Text section:
Russia moves to use the Ukraine grain exports resuming as a bargaining point for a cease fire and lifting of sanctions against them ….
This while Russia is firing missiles at Ukraine grain Wearhouse’s in Odessa….
Are there gonna be Black Sea Naval combat action?
(The Ukraine already sank one Russian warship)….
Wagner troops keep arriving in Belarus and Poland, a NATO member, moves troops to its border with Belarus….
US CIA Director says the Wagner leader probably won’t be welcomed back in Russia….
Cluster bombs ARE being used by Ukraine troops against the Russians….
In New York, senior U.N. officials also condemned Russia’s actions at a meeting of the U.N. Security Council, and the Russian representative laid out a list of seven conditions he said must be met before Moscow would be willing to rejoin a pact allowing Ukrainian grain to pass through the Black Sea. The demands included a lifting of sanctions on electronic banking transactions and the reopening of a pipeline that carries ammonia from Russia to Odesa.
“As soon as all of these conditions are met, we will immediately reach the deal,” Russia’s deputy ambassador to the U.N., Dmitry Polyanskiy, said.
Moscow has also warned that any ships sailing to Ukraine’s ports would be considered potentially hostile, raising concerns that it could attack civilian ships and sending grain prices soaring. Ukraine has made a similar threat.
On Friday, Russia’s Defense Ministry said that the crew of a missile boat had carried out combat training in the northwestern Black Sea, firing anti-ship cruise missiles and destroying a “mock target” vessel.
Here are other developments:
-
Russia fired missiles for the fourth straight day on Odesa, home to Ukraine’s busiest ports, injuring two people and destroying 100 tons of peas and 20 tons of barley, according to Oleg Kiper, the head of the regional military administration.
-
Russian investigators detained Igor Girkin, a former Russian intelligence officer who is a popular nationalist blogger and a sharp critic of Russia’s war effort, his wife said.
-
Russia’s central bank approved a higher-than-expected interest rate hike, a sign of rising concern over the effects of war spending and Western sanctions on the country’s financial stability.

Study questions:
1: Decide whether each statement agrees with the grain deal post, answering yes or no and quoting the words that settle it: (a) Russia's central bank approved a smaller interest rate hike than expected; (b) Russian missiles on Odesa destroyed 100 tons of peas; (c) the Russian representative at the U.N. gave a list of five conditions.
2: Extend the grain deal post with a few more sentences that carry on after its last line.
The entries that come next aren't needed for anything asked here.

Provided data:
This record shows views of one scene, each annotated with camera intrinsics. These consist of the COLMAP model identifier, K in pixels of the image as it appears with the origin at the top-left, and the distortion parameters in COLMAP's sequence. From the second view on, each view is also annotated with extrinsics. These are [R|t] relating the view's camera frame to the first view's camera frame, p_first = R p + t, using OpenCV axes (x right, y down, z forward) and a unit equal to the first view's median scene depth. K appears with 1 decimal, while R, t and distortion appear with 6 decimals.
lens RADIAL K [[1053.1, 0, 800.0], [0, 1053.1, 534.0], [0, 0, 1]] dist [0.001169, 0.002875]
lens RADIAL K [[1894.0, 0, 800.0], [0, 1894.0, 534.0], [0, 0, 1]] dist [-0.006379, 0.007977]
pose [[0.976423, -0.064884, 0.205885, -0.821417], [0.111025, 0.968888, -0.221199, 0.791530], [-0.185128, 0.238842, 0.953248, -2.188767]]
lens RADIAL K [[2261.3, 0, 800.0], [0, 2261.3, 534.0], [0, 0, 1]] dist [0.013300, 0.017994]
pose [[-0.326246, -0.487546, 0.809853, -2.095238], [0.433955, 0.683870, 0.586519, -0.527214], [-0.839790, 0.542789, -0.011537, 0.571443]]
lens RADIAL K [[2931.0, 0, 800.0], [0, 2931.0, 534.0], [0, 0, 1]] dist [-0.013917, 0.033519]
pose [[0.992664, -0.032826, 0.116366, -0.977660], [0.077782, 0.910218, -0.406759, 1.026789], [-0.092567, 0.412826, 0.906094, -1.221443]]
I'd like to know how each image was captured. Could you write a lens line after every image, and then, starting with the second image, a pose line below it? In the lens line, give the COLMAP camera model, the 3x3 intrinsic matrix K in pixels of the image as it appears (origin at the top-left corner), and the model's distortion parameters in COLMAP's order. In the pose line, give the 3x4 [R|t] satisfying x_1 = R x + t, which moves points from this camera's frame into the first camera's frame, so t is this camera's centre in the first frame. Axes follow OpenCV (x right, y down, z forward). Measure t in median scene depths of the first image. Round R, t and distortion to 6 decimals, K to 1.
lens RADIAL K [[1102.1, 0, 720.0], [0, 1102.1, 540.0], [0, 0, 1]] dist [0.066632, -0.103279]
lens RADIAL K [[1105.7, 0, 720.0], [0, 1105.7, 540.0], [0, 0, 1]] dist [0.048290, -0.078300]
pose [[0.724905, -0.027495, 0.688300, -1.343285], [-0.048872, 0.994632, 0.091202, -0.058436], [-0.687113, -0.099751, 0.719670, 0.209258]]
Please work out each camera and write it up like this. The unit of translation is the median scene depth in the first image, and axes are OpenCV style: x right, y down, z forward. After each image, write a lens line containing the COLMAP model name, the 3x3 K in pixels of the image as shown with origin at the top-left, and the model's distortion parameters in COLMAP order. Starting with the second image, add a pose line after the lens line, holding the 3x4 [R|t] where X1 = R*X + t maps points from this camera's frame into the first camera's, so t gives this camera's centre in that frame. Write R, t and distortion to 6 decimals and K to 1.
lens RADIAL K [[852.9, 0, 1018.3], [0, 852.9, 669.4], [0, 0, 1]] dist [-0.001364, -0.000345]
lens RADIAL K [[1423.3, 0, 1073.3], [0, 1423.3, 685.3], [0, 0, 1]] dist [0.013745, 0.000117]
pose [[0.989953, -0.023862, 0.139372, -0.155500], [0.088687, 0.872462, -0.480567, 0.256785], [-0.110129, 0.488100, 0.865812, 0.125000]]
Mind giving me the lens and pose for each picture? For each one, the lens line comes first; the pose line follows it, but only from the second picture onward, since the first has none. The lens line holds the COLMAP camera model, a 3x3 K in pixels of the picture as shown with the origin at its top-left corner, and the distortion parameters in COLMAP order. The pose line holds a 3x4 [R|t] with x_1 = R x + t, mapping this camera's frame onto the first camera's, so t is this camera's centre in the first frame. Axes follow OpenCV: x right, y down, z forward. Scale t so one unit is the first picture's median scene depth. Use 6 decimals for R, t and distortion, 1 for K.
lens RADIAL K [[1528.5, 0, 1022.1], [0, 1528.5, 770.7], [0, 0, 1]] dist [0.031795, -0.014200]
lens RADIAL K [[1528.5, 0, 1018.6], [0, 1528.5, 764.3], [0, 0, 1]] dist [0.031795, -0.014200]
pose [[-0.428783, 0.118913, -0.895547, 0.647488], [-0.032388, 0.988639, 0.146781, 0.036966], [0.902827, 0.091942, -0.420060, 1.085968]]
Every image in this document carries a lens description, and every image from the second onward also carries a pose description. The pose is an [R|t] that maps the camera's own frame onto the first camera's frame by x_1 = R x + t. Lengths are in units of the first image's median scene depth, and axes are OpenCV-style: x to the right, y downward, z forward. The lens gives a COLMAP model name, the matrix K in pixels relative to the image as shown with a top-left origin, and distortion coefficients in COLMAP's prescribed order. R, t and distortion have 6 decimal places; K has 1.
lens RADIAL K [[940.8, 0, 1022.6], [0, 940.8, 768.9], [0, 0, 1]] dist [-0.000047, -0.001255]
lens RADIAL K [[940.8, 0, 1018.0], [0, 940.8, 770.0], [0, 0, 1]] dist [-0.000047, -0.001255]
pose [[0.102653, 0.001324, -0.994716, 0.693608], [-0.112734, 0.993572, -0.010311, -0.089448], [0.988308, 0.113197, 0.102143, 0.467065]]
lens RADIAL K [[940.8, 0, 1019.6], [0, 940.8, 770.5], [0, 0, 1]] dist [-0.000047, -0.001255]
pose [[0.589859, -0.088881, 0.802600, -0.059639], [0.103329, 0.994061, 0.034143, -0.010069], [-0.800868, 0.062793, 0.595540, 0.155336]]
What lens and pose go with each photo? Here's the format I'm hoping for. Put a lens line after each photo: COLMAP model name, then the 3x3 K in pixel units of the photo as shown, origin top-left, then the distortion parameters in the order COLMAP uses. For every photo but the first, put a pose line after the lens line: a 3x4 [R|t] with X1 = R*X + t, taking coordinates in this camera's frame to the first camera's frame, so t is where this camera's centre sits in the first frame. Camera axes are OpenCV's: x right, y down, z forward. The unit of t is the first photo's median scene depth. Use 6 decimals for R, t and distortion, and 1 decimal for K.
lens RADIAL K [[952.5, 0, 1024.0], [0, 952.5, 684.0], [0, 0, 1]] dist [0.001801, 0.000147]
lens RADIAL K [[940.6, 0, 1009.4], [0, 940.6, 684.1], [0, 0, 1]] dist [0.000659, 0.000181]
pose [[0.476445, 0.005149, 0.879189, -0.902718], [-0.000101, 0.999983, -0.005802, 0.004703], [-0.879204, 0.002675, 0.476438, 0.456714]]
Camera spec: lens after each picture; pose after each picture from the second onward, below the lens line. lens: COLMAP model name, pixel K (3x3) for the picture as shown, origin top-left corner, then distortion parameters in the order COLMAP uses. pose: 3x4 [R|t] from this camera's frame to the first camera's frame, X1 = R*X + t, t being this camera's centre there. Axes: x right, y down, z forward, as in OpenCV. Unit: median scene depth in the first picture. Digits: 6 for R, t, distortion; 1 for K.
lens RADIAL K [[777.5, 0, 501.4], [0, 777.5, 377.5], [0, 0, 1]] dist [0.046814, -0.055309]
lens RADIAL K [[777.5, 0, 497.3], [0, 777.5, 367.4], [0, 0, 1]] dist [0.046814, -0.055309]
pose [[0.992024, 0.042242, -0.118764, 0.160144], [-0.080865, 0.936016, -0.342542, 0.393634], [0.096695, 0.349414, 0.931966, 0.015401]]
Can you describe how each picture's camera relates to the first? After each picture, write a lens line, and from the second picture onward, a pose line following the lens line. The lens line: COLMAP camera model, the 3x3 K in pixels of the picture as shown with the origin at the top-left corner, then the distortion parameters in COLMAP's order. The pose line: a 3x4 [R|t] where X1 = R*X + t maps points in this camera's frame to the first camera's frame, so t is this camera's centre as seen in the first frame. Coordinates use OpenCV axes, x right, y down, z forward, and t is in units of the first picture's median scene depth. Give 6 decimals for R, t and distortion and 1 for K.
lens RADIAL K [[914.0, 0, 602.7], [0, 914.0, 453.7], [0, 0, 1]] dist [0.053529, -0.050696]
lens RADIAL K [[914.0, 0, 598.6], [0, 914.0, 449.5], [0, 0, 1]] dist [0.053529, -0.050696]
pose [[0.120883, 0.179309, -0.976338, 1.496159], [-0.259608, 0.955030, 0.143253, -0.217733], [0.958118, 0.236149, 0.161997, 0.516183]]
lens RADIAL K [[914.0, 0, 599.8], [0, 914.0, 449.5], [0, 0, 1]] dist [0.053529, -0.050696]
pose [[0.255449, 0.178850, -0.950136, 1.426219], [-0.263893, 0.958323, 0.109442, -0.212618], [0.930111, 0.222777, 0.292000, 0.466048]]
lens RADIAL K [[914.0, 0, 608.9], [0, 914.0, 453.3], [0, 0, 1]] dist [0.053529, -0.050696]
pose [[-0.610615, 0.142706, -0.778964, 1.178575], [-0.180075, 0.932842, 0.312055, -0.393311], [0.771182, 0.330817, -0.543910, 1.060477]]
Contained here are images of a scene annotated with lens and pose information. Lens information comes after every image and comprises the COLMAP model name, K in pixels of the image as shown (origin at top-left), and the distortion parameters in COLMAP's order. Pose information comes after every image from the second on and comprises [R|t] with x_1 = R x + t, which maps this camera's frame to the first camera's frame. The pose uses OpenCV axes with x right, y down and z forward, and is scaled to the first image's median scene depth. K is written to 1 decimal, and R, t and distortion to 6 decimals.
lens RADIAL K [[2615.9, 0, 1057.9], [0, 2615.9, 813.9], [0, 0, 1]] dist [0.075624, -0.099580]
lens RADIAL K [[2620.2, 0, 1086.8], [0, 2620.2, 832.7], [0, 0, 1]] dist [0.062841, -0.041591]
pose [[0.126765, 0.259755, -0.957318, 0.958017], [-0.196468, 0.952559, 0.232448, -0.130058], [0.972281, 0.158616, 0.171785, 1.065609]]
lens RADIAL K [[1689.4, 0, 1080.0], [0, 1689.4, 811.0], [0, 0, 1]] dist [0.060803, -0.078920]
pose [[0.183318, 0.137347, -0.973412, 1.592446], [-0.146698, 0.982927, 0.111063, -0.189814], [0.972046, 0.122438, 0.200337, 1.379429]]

Written answers:
1:
(a) No: "approved a higher-than-expected interest rate hike"
(b) Yes: "destroying 100 tons of peas and 20 tons of barley"
(c) No: "a list of seven conditions"

2:
-
Poland is moving military forces to its eastern border with Belarus after Minsk said its soldiers were being trained by Wagner mercenaries near there, a Polish defense official said. President Vladimir V. Putin lashed out at Poland and said that Russia would respond to “aggression” against Belarus, a key ally, “with all means at our disposal.”
-
The director of the C.I.A. offered a biting assessment of the damage done to Mr. Putin by the mutiny of the Wagner mercenary group, saying the rebellion had revived questions about the Russian leader’s judgment.
-
The U.S. ambassador to the United Nations, Linda Thomas-Greenfield, said at a meeting of the U.N. Security Council that Russia was “simply using the Black Sea as blackmail” and “holding humanity hostage.” The Russian complaint that sanctions had blocked their own exports was false, she argued. “They are exporting more grains than ever before, and at higher prices,” she said…..
…
Ukrainian President Volodymyr Zelensky said he planned to speak with Turkish President Recep Tayyip Erdogan on Friday evening about subjects including the Black Sea and food security.
Here’s the latest on the war and its ripple effects across the globe.
Russia struck an agricultural facility in Odessa in the fourth day of pounding the port region, the Odessa governor said. The attack injured two employees and destroyed tons of peas and barley, Oleh Kiper added. The wave of attacks also comes after Moscow promised to retaliate for Kyiv’s strike on the Crimean Bridge earlier this week.
Two children were killed in a Russian artillery strike on a village in the Donetsk region: a boy born in 2013 and a girl born in 2007. In a statement on his website, Zelensky offered his condolences to the family and friends of the deceased.
Radar imagery collected Friday appears to show newly arrived vehicles and equipment at a rumored Wagner base in the village of Tsel in Belarus. The images, provided to The Washington Post by Maxar Technologies and Umbra, show “dozens, if not hundreds, of vehicles and equipment have recently arrived at the facility,” according to Stephen Wood, senior director at Maxar. Friday’s images show an increase in material compared to previous imagery gathered on July 16.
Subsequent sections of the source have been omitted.